Um Jornal do Campus

Chegaram ao Departamento de Jornalismo e Editoração da ECA-USP, as 8.000 cópias da edição
551 do Jornal do Campus. Saindo da aula eu olhei a edição, ela olhou de volta para mim, no departamento de jornalismo ninguém espera a distribuição, a notícia é pública, é nossa, quem passar pega, só quem é de fora desse mundo tem que esperar. Tiro uma cópia do papel pardo e folheio. Vejo as principais notícias, leio dos leads, já sei das que você vai gostar,mentalmente já separei qual página vou deixar aberta na sua mesa.
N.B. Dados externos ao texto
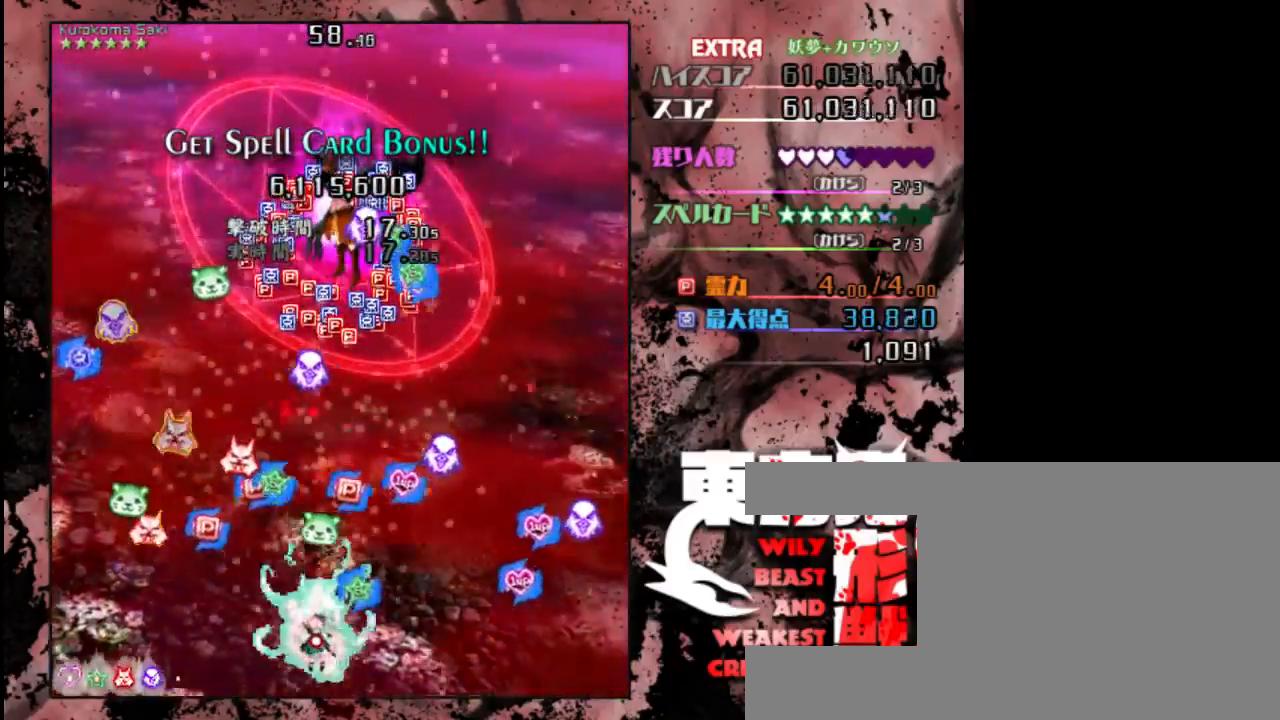
{"keys": ["shift"], "events": [[183, "up", "down"], [350, "up", "up"]]}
Eu encaro o jornal e ele encara de volta, nos olhos sorridentes dos reitoráveis, que você tanto odeia, no calor da emoção, na curiosidade da notícia, eu não resisto e pego um pra te levar. 

Tomo o 8082 na Raia, passo na Politécnica, faço a curva na Praça do Cavalo e desço ali no IPT, o cobrador era aquele careca, que você não gosta. Se pudesse eu corria, mas vou andando lentamente, passo na frente do Bandejão e quando chego perto da sua mesa, ali de frente para a minha, pronto para te entregar o jornal, eu me lembro. 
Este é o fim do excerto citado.